Destaca-se nesses casos a prática, de acordo com a delegada Joyce Coelho, pelos pais de menores, que assim como no famoso caso da Madaleine Mccan, deixam seus filhos desacompanhados em casa, carro, apartamento, praça… acreditando em uma segurança inexistente, que segundo a lei, deveria ser garantida por eles. Madaleine foi uma menina britânica, deixada sozinha, por seus pais, em um quarto de hotel, que desapareceu em Portugal e nunca mais foi encontrada.
Ademais, vale ressaltar que, não só as crianças são consideradas incapazes, essa classificação é feita de acordo com as condições neurais e motoras, podendo portanto, serem idosos ou deficientes. Os responsáveis pela tutela dessas pessoas possuem um dever, além de legal, moral e ético. Conforme a fala de Maquiavel, “Mesmo as leis bem ordenadas são impotentes diante dos costumes.”, é necessário conscientização das imcumbências para a resolução dessa problemática.

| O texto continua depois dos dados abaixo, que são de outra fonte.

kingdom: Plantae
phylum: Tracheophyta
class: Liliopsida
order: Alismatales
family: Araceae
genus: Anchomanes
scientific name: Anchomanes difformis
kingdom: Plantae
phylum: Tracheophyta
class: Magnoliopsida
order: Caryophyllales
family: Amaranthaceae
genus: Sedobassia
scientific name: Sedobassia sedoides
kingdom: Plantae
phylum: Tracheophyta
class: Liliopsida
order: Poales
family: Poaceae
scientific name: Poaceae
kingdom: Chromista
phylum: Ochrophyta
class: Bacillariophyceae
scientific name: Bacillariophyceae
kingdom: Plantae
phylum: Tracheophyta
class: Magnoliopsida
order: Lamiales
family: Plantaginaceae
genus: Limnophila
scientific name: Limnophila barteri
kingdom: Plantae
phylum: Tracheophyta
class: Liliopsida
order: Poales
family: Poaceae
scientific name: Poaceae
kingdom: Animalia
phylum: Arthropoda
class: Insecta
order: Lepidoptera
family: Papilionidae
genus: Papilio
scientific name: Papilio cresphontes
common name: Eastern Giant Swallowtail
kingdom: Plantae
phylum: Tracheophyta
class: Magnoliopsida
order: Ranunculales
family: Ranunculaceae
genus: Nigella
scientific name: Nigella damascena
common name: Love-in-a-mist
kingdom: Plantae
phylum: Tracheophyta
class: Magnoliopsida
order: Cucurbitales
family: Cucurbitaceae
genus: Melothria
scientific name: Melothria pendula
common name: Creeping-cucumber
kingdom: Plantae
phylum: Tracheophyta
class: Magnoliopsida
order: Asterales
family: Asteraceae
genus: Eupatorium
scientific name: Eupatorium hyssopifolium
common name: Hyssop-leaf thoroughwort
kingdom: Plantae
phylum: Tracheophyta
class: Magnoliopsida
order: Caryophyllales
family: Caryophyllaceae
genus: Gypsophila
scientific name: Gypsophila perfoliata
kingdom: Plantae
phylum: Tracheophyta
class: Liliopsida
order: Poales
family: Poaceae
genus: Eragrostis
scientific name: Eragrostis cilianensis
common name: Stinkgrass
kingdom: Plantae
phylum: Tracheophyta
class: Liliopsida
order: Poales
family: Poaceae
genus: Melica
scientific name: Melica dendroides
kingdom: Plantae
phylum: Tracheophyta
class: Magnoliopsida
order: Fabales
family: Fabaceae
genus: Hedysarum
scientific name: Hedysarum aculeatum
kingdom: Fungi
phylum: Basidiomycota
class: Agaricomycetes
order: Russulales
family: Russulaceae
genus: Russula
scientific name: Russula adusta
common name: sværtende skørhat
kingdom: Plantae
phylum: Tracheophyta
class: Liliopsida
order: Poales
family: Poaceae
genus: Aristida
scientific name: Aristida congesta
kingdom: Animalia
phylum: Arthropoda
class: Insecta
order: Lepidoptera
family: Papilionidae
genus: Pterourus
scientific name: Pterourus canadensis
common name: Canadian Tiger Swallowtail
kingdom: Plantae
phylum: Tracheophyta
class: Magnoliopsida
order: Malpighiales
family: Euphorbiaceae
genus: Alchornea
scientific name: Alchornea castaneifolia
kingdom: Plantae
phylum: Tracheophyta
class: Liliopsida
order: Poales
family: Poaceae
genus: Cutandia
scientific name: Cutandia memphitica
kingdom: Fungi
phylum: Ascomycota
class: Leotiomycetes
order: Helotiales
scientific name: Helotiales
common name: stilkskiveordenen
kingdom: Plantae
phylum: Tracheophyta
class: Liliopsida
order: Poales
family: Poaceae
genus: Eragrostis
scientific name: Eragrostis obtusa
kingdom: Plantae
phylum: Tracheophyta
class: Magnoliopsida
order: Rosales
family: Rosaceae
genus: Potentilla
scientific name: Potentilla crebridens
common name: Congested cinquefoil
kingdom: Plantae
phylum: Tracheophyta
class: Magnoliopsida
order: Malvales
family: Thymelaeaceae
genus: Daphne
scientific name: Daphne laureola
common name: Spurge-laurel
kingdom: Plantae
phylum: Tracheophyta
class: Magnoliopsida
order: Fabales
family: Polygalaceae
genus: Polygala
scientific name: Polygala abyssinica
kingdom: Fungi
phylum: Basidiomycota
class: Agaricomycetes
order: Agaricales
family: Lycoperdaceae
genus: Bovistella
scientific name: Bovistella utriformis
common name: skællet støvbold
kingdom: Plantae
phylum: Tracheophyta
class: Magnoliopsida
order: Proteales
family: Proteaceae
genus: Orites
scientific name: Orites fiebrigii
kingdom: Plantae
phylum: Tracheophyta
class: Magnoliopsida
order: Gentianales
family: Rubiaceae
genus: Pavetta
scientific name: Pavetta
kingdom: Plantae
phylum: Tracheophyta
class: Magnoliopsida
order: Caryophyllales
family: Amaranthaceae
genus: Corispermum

Diante do exposto, fica evidente a carência de intervensão. Portanto, o governo brasileiro, por meio do ministério de segurança, deveria promover um projeto publicitário de coinsientização, com ajuda das redes midiáticas, afim de garantir que os responsáveis tomem dissernimento dos seus deveres e do perigo do abandono, mesmo com as minimalistas de tempo ou lugar. Somado a isso, os governos estaduais deveriam, por meio de verbas, potencializar todos os tipos de abrigos, para assim facilitar o cumprimento da lei, assegurando um lar digno para as vítimas sobreviventes.